[Page images and extracted text]

□ □ □ □ □ □ □

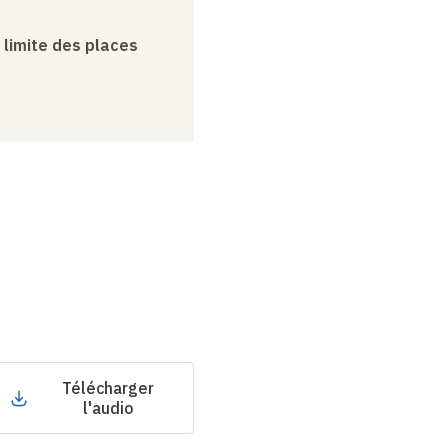
a limite des places
Télécharger
l'audio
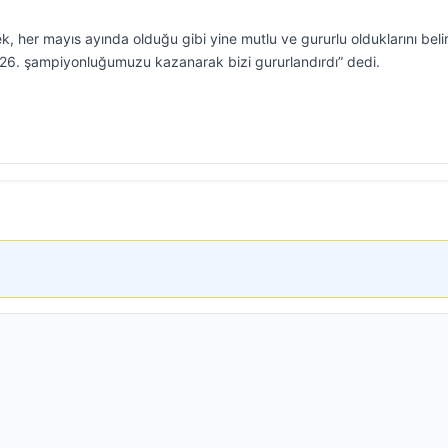
 her mayıs ayında olduğu gibi yine mutlu ve gururlu olduklarını belir
i 26. şampiyonluğumuzu kazanarak bizi gururlandırdı” dedi.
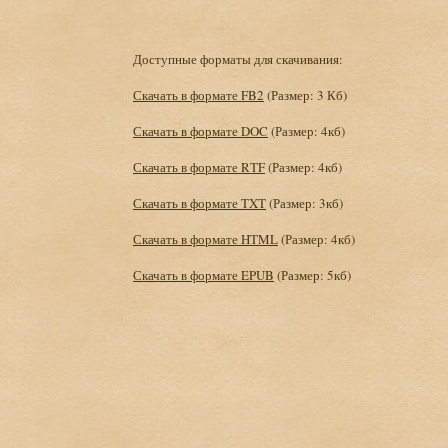
Доступные форматы для скачивания:
Скачать в формате FB2
(Размер: 3 Кб)
Скачать в формате DOC
(Размер: 4кб)
Скачать в формате RTF
(Размер: 4кб)
Скачать в формате TXT
(Размер: 3кб)
Скачать в формате HTML
(Размер: 4кб)
Скачать в формате EPUB
(Размер: 5кб)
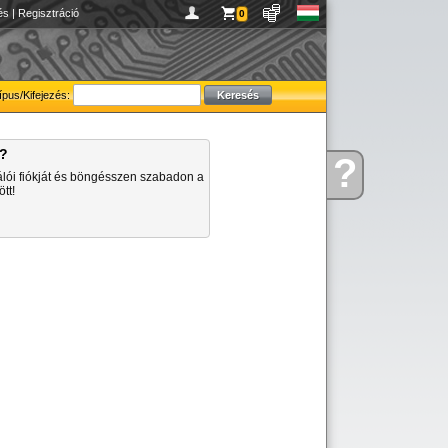
és
|
Regisztráció
0
ípus/Kifejezés:
a?
?
Kérdése
álói fiókját és böngésszen szabadon a
van
tt!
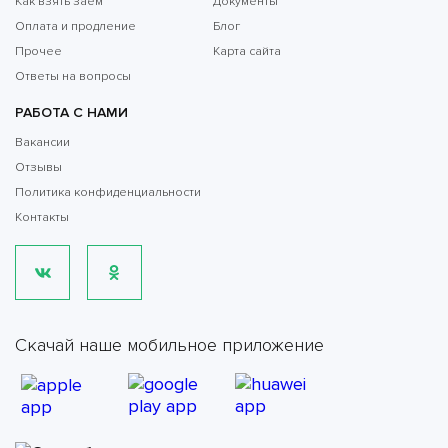
Как взять заём
Документы
Оплата и продление
Блог
Прочее
Карта сайта
Ответы на вопросы
РАБОТА С НАМИ
Вакансии
Отзывы
Политика конфиденциальности
Контакты
Скачай наше мобильное приложение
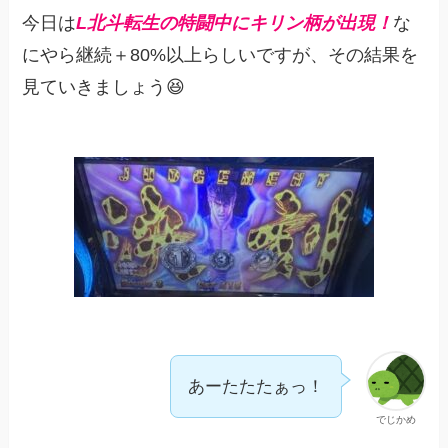
今日は
L
北斗転生の特闘中にキリン柄が出現
！
な
にやら継続＋80%以上らしいですが、その結果を
見ていきましょう😆
あーたたたぁっ！
でじかめ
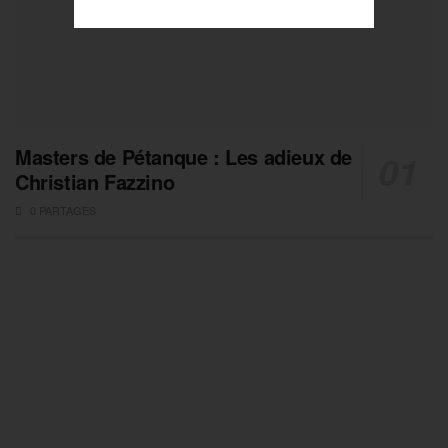
Masters de Pétanque : Les adieux de
Christian Fazzino
0 PARTAGES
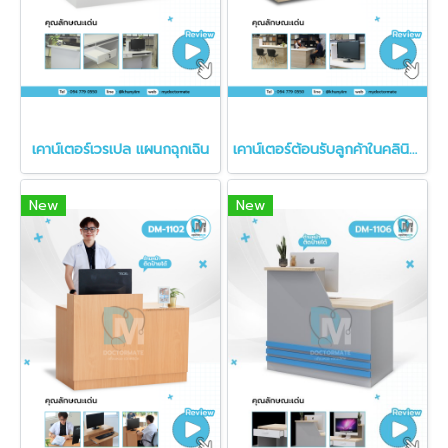
เคาน์เตอร์เวรเปล แผนกฉุกเฉิน
เคาน์เตอร์ต้อนรับลูกค้าในคลินิก เคาน์เตอร์ลายไม้
New
New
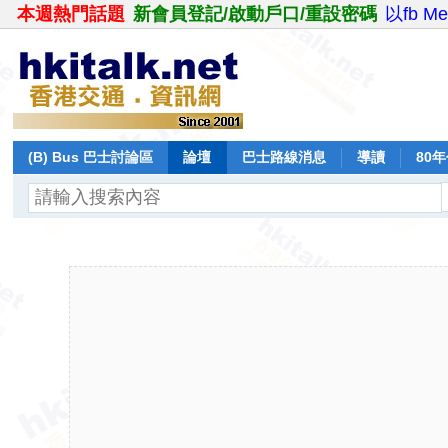
本週熱門話題
新會員登記/啟動戶口/重設密碼
以fb M
(B) Bus 巴士討論區
論壇
巴士路線消息
導讀
80
飛行報告
日誌
保留巴士
分享
記錄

□ □ □ □ □ □ □

I need the lines from the one containing "Скачать в формате FB2" through the end of the records retyped exactly, with the pictures left out.

> **RESPONSE FOR THIS EXERCISE**
Скачать в формате FB2
(Размер: 3 Кб)
Скачать в формате DOC
(Размер: 4кб)
Скачать в формате RTF
(Размер: 4кб)
Скачать в формате TXT
(Размер: 3кб)
Скачать в формате HTML
(Размер: 4кб)
Скачать в формате EPUB
(Размер: 5кб)
és
|
Regisztráció
0
ípus/Kifejezés:
a?
?
Kérdése
álói fiókját és böngésszen szabadon a
van
tt!
Как взять заём
Документы
Оплата и продление
Блог
Прочее
Карта сайта
Ответы на вопросы
РАБОТА С НАМИ
Вакансии
Отзывы
Политика конфиденциальности
Контакты
Скачай наше мобильное приложение
今日は
L
北斗転生の特闘中にキリン柄が出現
！
な
にやら継続＋80%以上らしいですが、その結果を
見ていきましょう😆
あーたたたぁっ！
でじかめ
Masters de Pétanque : Les adieux de
Christian Fazzino
0 PARTAGES
เคาน์เตอร์เวรเปล แผนกฉุกเฉิน
เคาน์เตอร์ต้อนรับลูกค้าในคลินิก เคาน์เตอร์ลายไม้
New
New
本週熱門話題
新會員登記/啟動戶口/重設密碼
以fb M
(B) Bus 巴士討論區
論壇
巴士路線消息
導讀
80
飛行報告
日誌
保留巴士
分享
記錄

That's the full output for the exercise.